Eric Sumner, a 30-year-old public relations manager in Tel Aviv, said he persuaded his friend Andrew Deen, an engineer, to invest in Bitcoin by quoting “every crypto-bro cliche in the book.”
“‘Think of how few people used the internet in the 90s,’” Sumner said he told Deen. “‘It was literally less than 10% of the entire global population. If Bitcoin and Ether even come close to a global 15% in the coming years, we’re millionaires.’”
That’s not how things panned out. Deen, who lives in Silver Spring, Maryland, invested $4,000 in Bitcoin, Cardano, Ether and Dogecoin between February and July 2021. He estimates his crypto portfolio is down 80% to 85%.
“Eric’s quote made me think, ‘If I don’t get in on the ground floor, I may lose my opportunity,’” Deen said. “The prospect of getting rich quickly was a big lure.”
Rush Into Risk
Crypto was one of the main beneficiaries in early 2020 as the outbreak of Covid-19 prompted central banks and governments to unleash unprecedented stimulus. The ultra-easy liquidity, coupled with savings fattened by government handouts and lower spending on travel, spurred a rush into risky assets that lasted into late 2021.

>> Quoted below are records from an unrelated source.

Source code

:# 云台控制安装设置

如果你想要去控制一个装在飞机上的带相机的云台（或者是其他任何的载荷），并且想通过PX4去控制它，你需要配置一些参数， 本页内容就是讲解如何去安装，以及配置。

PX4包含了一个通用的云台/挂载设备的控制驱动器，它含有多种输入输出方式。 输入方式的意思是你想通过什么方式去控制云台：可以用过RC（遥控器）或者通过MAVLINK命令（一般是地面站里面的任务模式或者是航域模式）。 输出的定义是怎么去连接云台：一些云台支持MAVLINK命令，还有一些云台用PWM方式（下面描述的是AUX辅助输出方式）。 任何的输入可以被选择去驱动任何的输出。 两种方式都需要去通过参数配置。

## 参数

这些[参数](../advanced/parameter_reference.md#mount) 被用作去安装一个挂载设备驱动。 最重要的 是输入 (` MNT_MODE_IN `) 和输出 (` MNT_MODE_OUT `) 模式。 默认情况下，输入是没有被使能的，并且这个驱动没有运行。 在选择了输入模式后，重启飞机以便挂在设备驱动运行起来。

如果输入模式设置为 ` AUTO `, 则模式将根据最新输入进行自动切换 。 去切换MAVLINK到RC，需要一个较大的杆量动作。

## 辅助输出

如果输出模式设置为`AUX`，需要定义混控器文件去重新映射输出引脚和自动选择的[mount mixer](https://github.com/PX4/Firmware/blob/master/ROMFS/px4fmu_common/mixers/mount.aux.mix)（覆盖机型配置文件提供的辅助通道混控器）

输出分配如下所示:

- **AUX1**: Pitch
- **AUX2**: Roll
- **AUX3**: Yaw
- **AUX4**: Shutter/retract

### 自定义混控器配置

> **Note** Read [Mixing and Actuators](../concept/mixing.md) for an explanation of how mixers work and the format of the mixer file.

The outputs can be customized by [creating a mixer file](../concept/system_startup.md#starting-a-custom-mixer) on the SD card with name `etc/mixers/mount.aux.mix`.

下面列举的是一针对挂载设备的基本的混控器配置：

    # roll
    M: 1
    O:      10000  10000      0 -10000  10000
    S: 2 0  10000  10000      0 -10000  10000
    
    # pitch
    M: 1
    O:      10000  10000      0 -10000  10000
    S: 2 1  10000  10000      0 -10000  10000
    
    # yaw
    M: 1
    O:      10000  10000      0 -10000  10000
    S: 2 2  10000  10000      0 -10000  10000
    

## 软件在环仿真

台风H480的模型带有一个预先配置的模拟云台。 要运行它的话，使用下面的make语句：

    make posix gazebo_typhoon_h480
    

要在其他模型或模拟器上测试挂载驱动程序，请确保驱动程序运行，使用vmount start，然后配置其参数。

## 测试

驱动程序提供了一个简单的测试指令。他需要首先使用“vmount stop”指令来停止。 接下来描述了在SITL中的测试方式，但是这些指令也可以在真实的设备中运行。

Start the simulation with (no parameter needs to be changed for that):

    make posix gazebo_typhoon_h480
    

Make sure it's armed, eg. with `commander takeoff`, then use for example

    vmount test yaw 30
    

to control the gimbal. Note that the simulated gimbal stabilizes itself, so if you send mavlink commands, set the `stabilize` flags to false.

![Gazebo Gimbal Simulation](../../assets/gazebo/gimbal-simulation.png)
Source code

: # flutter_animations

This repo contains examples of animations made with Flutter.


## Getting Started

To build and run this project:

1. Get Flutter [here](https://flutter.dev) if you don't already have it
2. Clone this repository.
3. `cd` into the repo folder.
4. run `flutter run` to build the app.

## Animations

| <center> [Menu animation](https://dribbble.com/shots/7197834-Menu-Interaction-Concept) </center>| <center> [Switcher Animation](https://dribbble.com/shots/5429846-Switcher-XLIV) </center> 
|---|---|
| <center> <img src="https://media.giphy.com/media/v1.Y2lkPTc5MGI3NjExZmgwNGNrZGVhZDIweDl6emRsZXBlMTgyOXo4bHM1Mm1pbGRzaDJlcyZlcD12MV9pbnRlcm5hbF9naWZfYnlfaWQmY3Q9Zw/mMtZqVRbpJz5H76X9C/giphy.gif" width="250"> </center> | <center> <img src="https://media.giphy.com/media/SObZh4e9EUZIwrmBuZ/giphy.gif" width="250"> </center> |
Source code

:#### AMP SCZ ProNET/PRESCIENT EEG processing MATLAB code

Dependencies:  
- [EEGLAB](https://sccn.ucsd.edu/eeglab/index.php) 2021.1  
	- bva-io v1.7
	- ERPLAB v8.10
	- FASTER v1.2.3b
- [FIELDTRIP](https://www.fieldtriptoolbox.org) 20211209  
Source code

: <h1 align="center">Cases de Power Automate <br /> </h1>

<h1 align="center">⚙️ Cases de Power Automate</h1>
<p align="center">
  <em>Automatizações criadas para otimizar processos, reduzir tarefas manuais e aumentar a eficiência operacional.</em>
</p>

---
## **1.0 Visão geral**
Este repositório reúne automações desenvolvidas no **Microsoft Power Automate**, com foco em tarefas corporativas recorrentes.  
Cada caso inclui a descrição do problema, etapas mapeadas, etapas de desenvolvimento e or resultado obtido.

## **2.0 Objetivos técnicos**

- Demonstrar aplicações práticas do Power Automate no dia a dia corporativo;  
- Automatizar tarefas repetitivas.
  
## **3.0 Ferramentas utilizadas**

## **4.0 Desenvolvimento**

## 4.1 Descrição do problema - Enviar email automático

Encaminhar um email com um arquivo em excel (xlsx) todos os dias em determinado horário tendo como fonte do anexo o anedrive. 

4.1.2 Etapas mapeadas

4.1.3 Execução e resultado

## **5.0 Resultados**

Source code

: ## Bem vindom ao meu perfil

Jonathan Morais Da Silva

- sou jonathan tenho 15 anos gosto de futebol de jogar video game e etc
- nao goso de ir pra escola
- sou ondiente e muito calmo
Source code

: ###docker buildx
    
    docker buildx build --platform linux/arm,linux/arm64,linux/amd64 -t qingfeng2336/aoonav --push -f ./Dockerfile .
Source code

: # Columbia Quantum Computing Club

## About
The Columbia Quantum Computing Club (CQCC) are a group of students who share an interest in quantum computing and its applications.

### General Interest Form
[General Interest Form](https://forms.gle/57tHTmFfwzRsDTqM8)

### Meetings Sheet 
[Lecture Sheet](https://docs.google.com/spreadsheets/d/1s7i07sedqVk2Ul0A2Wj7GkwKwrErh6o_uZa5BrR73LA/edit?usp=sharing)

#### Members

That’s when rising consumer prices emerged as a major concern for central banks after more than a decade of subdued inflation. As the Federal Reserve started to pivot, so did crypto investors: After peaking at close to $69,000 in early November, Bitcoin and the wider crypto complex began a rapid slide.
Anastasia Chambers, a 31-year-old student based in Carson City, Nevada, gave her brother Alexander $1,000 to invest in crypto in March 2021. Her portfolio is down about 60%. Their mother Claudia, a 63-year-old retired legal secretary who lives in Reno, gave Alexander $5,000 to put into digital tokens. Her investment has fared better, falling about 15%.
Alexander, who works as a content strategist at decentralized finance project Geode Finance, takes comfort in not pushing his sister and mother to invest more than they could afford to lose.
“I live in Nevada, so I am used to people being reckless with their money,” Alexander said. “In some ways, investing in crypto is not too different than going to the casino for a night, especially for people who go in thinking they’ll beat the odds. You have to understand what you’re investing in, and even then, there’s no assurance you’re going to come out on top.”